Oh, hi readers.
So, the Census released its new state population estimates! Exciting times!
We should remember that Census tends to undercount in urban areas. Early last year, the Bureau announced that it had rather significantly underestimated the population of the District, and it raised the estimated population by about 30,000 people. Shortly thereafter, Census determined that between 2005 and 2006, D.C. lost about 1,000 people. This year, then, they revised the 2006 estimate up by 4,000 people (such that D.C. gained 3,000 rather than lost 1,000).
And now, they estimate that our fair capital has tacked on another 3,000 people. Given the upward revision to last year’s number and this year’s estimated increase, we can boast of a District 588,000 strong, give or take a few. In short, since the 2000 Census we have graciously incorporated at least 16,000 new residents into our humble 66 square miles. Not bad, eh?

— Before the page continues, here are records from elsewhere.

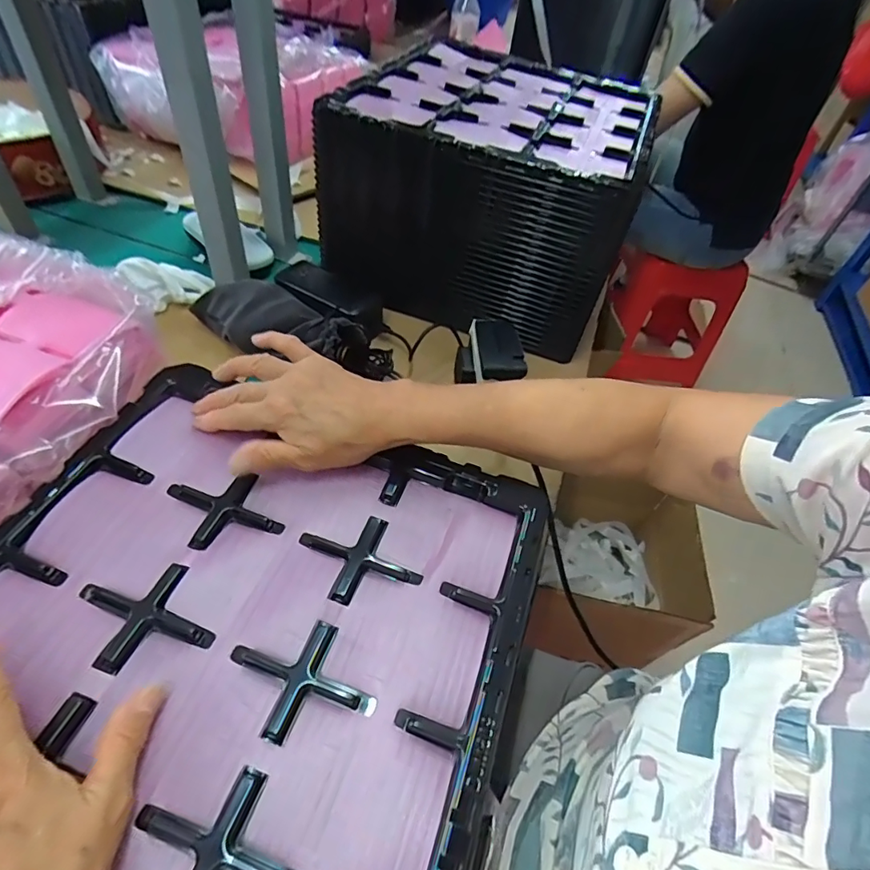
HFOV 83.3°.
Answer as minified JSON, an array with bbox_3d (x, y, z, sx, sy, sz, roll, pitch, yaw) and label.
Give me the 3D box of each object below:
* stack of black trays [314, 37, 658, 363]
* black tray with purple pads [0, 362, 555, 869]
[{"bbox_3d":[0.075,-0.324,0.643,0.333,0.213,0.340,20,49,9],"label":"stack of black trays"},{"bbox_3d":[-0.124,0.126,0.289,0.330,0.042,0.357,15,50,12],"label":"black tray with purple pads"}]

Interestingly to me, the few newspaper stories that wrote up the data drop focused on a component of net population growth–domestic migration. Approximately 3,000 Washingtonians left the District for another US state between 2006 and 2007, according to Census. While that amount was more than compensated for by international in-migration and natural increase, news organizations nonetheless sounded the alarm.

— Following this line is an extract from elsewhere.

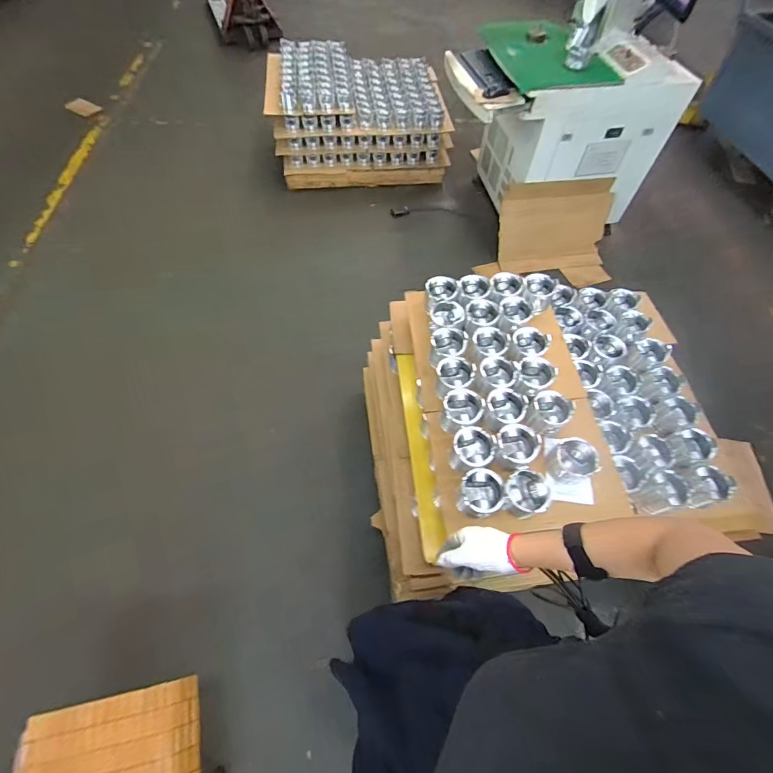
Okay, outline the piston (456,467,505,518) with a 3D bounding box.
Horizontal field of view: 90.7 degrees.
[{"bbox_3d":[0.205,0.234,0.836,0.086,0.064,0.092,1,60,-2],"label":"piston"}]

What’s truly interesting about that statistic is what it doesn’t include–migration rates by race or by ward. Looking at previous data releases, we see that population has been growing in NW Washington for probably a decade now, and this probably includes net gains in domestic migrants. This growth has been partially or wholly balanced by shrinking populations in the eastern half of the city, primarily due to the departure of lower and middle income black families to the Maryland suburbs. I have been expecting the eastern declines to slow, however, for two main reasons. First, the trendline of black population declines in D.C., which mirrors the white population with about a 20 year lag, has been leveling off. Second, development has been rapidly expanding out of NW Washington and into the eastern portions of the city. As the area of the city experiencing net outflows decreases, I should think that net outflows would also decrease (unless expansion of the developing area accelerated lower and middle income outflows, which it might).
Main thing to take away from this: the District of Columbia is generally adding people every year now, and since we’re not growing in size, those additions mean higher densities. This is a remarkable thing and a fantastic thing, economically, environmentally, and civically speaking. Obviously, policy challenges exist, but we shouldn’t ever hesitate to call this growth to the attention of urban skeptics.